What's happening: City Hall has set a goal to achieve 100% clean energy for municipal operations — solar panels on rec centers, EV trucks and the like — and citywide by 2035.
- Leaders wanted to hit the 30% mark by 2025. However, chief sustainability officer Chandra Farley told members of an Atlanta City Council committee this week, "we're about 13% of the way [to the overall goal]."
Catch up quick: In 2017, then Atlanta City Councilman (and mayoral hopeful) Kwanza Hall proposed the goal shortly after telling a Buckhead forum he was skeptical of climate change.
- Hall later said he misspoke; he just wasn't sold on "the politicization of big issues like climate change." The council approved a plan in 2019.
In the weeds: The city buys its energy from Georgia Power, which considers nuclear energy to be clean.
- The city doesn't; Farley told Axios in a statement that residents involved in the plan's creation expressed concerns over nuclear's cost and water consumption during the planning process.

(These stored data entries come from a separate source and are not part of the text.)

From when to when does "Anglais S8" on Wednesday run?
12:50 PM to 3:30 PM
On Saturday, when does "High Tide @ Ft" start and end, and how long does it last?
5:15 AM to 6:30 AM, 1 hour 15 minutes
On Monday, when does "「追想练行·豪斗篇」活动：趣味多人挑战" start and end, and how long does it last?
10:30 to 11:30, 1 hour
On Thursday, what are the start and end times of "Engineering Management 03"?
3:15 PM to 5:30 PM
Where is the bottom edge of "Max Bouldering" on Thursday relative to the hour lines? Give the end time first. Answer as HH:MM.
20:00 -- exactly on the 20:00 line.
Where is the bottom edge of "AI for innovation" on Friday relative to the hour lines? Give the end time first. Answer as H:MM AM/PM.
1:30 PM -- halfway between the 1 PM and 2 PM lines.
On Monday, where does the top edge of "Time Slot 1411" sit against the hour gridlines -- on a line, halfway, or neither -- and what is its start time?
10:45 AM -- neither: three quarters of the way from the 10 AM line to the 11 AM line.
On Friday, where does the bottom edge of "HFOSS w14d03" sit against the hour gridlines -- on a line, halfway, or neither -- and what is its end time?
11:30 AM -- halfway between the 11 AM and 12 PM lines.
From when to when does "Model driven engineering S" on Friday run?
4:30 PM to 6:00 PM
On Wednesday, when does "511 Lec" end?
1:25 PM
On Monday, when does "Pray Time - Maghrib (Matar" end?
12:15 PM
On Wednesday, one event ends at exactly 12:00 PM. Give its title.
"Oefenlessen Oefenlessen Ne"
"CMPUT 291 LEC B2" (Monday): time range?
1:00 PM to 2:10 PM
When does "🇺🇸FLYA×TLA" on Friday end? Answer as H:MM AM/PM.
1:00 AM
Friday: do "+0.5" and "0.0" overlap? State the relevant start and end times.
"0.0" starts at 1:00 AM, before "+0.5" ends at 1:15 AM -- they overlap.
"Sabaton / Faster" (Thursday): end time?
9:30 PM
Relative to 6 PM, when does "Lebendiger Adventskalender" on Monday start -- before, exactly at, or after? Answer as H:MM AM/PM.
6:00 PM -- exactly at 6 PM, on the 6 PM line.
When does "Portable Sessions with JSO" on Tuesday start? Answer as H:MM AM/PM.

- If it did, Atlanta would be closer to 28% toward its overall goal, Farley told the committee.
What they're saying: Environment Georgia's Jennette Gayer told Axios she urges the city to make plans to catch up with the goal. But even if City Hall misses a benchmark, there's reason to celebrate.
"This was never going to be easy in Georgia," Gayer, who sits on the city's clean energy advisory council, told Axios.
- Atlanta and other cities are advocating at the Georgia Public Service Commission, the state agency that regulates utilities, for more renewable energy, she said.
- They're also partnering on applications for federal grants to go green.
What the city's saying: The city's plan to reach 100% prioritizes using less energy, generating more clean energy, and buying renewable energy credits, Farley told Axios.
- The biggest challenges, she said: the state's utility policy, funding, and wider adoption of available technologies.